The wave was the ripple of a merger between two black holes that collided 1.3 billion years ago.

It was a landmark discovery for astrophysics. Over the next four years, scientists detected 11 of these echoes in the cosmos, created by massive bodies in the universe moving at speed.

But once a rarity scientists had to scour the cosmos for, gravitational waves are now coming in thick and fast. On Wednesday, scientists at the Laser Interferometer Gravitational-Wave Observatory (LIGO) and the Virgo detector announced a further 39 gravitational wave signals were detected in just six months in 2019.

Gravitational waves are caused by the accelerated masses of cosmic beings, which send out waves at the speed of light. Scientists can listen in on these echoes of the cosmos thanks to the Laser Interferometer Gravitational-Wave Observatory (LIGO) detectors and the Virgo detector.

The announcement came as the LIGO and Virgo collaboration released the Gravitational-Wave Transient Catalog 2.

An expanding view — Frank Ohme, leader of an independent research group at the Max Planck Institute for Gravitational Physics in Hannover, Germany, recalls that prior to the first signal detection in 2015, the technology was just not good enough to see that far into the universe.

Between the years 2013-2015, the detectors' instruments were taken offline to do a major technological overhaul. It was the refresh they needed.

"We could look further out and pick out a signal that was above the noise," Ohme tells Inverse. "Reaching a sensitivity where we could finally see enough of the universe."

The majority of the new events captured by the detectors were caused by the collision of two black holes. But two may have been caused by binary neutron stars. And one of the latest discoveries, dubbed GW190426_152155, may also be a merger of a black hole of around six solar masses with a neutron star.
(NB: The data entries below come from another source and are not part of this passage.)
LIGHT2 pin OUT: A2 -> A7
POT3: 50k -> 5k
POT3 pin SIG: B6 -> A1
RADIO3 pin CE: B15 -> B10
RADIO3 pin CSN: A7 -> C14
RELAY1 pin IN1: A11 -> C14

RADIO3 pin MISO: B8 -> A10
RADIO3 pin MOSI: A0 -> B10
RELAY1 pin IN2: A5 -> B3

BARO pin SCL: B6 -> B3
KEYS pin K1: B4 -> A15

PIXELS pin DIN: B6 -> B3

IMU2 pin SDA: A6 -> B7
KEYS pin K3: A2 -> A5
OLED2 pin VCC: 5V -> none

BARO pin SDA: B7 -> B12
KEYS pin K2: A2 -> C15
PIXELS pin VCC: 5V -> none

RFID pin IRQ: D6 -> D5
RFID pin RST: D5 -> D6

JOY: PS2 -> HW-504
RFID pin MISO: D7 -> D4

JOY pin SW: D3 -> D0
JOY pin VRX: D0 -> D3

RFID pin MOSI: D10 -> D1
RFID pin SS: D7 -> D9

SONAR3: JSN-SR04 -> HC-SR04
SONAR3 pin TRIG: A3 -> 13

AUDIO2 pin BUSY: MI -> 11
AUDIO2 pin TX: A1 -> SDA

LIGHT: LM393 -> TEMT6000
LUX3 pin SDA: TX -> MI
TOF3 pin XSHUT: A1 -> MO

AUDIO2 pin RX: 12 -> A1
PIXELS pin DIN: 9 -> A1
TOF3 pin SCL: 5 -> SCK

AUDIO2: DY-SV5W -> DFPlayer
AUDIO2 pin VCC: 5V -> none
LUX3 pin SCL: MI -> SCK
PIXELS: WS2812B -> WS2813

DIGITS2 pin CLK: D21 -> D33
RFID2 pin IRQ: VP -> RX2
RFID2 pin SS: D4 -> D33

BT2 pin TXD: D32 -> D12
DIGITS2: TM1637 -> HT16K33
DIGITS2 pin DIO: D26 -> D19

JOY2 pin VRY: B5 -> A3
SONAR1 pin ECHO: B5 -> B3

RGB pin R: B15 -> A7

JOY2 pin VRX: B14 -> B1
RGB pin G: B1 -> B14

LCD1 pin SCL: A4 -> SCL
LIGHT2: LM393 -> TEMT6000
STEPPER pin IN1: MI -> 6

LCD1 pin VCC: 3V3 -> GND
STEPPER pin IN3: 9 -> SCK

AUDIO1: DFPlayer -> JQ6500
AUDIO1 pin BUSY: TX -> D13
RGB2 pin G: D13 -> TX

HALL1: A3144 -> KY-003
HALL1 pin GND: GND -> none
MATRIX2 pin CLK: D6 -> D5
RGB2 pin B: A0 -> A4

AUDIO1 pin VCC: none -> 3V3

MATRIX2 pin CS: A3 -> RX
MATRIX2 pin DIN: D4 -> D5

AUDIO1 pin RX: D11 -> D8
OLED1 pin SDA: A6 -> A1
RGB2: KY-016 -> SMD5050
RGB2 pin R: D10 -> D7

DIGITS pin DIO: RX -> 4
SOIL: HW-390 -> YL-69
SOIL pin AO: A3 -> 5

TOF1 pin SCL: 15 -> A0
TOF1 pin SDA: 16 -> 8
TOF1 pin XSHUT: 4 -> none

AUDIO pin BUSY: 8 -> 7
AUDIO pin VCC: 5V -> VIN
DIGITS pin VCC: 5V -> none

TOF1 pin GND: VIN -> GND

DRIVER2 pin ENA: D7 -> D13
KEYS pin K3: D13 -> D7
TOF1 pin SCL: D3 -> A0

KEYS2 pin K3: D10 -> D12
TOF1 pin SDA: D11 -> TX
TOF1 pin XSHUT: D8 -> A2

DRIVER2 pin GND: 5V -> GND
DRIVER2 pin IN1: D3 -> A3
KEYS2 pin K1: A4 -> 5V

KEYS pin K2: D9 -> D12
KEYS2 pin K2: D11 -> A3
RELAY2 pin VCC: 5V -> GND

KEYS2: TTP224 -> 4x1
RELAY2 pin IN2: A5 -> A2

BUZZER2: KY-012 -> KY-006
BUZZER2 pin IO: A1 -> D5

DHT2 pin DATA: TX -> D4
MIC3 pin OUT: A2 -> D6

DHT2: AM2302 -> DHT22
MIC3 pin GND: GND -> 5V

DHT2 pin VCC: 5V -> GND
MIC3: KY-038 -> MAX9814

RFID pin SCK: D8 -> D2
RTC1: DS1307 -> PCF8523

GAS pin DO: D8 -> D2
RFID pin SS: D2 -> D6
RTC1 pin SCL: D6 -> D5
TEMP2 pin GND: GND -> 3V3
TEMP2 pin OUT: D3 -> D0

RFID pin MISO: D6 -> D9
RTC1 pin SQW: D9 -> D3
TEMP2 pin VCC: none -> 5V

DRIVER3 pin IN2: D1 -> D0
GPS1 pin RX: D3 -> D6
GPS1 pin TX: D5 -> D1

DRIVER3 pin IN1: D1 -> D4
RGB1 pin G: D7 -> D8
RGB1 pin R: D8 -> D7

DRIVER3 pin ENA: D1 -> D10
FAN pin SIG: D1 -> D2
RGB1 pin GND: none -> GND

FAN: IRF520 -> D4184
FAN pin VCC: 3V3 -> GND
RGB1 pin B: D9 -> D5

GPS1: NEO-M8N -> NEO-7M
Scientists are able to distinguish between the sounds created by two black holes merging together and those created by neutron stars or other events by tracking the frequencies produced by those events, according to Ohme.

"It’s all about the sounds, how do I know that I'm speaking to my wife rather than a stranger on the phone," he says. "I can do this because I've learned the frequencies of people’s voices," he explains.

Gravitational waves sound sort of like a high-pitched chirp. The chirp comes in at a low frequency, but it is one that humans are still able to hear. Depending on the size of the chirp — essentially how loud it is — scientists can determine the mass of the objects producing the sound.

Don't see it, hear it — When it comes to observing the universe, astronomers were historically limited to using electromagnetic radiation or light to study objects in space. But as light travels towards us, it interacts with different elements in outer space, including dust, obscuring our view of the cosmos.

"Gravitational waves are fundamentally different, they don’t interact with stuff that’s in their way," Ohme says. "Whatever is in its way, it basically goes through."

Gravitational waves also offer astronomers a means to explore the 'dark side' of the universe — the invisible matter that would otherwise not show up using light-based observation techniques, such as the merger of two black holes.

"[The waves] come from the inside of the process, whereas light was produced from the outside of this collision," Ohme explains.

Part of the reason why there appears to be a slew of detections in such a short time span may be to do with how the detectors are maintained. The researchers manning the detectors periodically turn them off to do updates, before turning them back on. Each time they turn them back on, these instruments are that much more sensitive than before.

With each hard reset, new discoveries and detections could become common. In the future scientists might even be listening to a new one every day, Ohme says — an incredible feat considering that just five years ago, gravitational waves were the preserve of theory.